Would you output, exactly as written, the line with "Gone with the Wind" and all lines after it to the end of the data below, and no others?

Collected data

· · · · ·

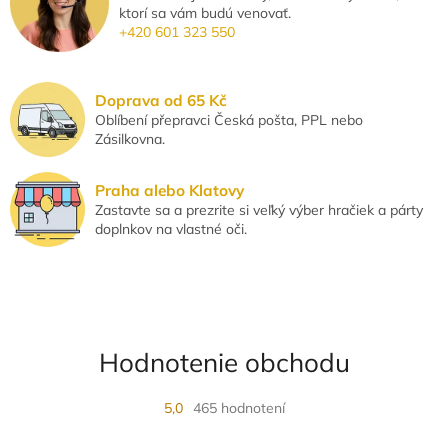
ktorí sa vám budú venovať.
a
+420 601 323 550
c
i
e
p
Doprava od 65 Kč
r
Oblíbení přepravci Česká pošta, PPL nebo
v
Zásilkovna.
k
y
v
Praha alebo Klatovy
ý
Zastavte sa a prezrite si veľký výber hračiek a párty
p
doplnkov na vlastné oči.
i
s
u
Hodnotenie obchodu
5,0
465 hodnotení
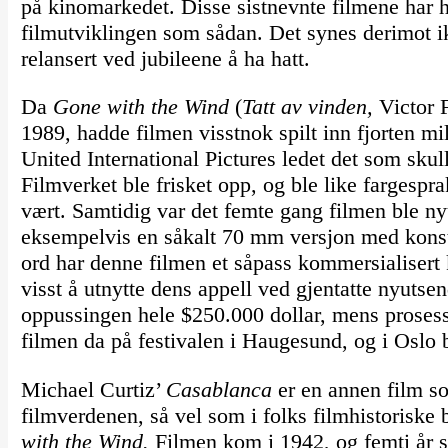
på kinomarkedet. Disse sistnevnte filmene har h
filmutviklingen som sådan. Det synes derimot i
relansert ved jubileene å ha hatt.
Da
Gone with the Wind
(
Tatt av vinden,
Victor F
1989, hadde filmen visstnok spilt inn fjorten mi
United International Pictures ledet det som skul
Filmverket ble frisket opp, og ble like fargesp
vært. Samtidig var det femte gang filmen ble n
eksempelvis en såkalt 70 mm versjon med konst
ord har denne filmen et såpass kommersialisert 
visst å utnytte dens appell ved gjentatte nyutsen
oppussingen hele $250.000 dollar, mens prosess
filmen da på festivalen i Haugesund, og i Oslo
Michael Curtiz’
Casablanca
er en annen film so
filmverdenen, så vel som i folks filmhistoriske b
with the Wind.
Filmen kom i 1942, og femti år s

· · · · ·

TASK ANSWER:
Gone with the Wind
(
Tatt av vinden,
Victor F
1989, hadde filmen visstnok spilt inn fjorten mi
United International Pictures ledet det som skul
Filmverket ble frisket opp, og ble like fargesp
vært. Samtidig var det femte gang filmen ble n
eksempelvis en såkalt 70 mm versjon med konst
ord har denne filmen et såpass kommersialisert 
visst å utnytte dens appell ved gjentatte nyutsen
oppussingen hele $250.000 dollar, mens prosess
filmen da på festivalen i Haugesund, og i Oslo
Michael Curtiz’
Casablanca
er en annen film so
filmverdenen, så vel som i folks filmhistoriske b
with the Wind.
Filmen kom i 1942, og femti år s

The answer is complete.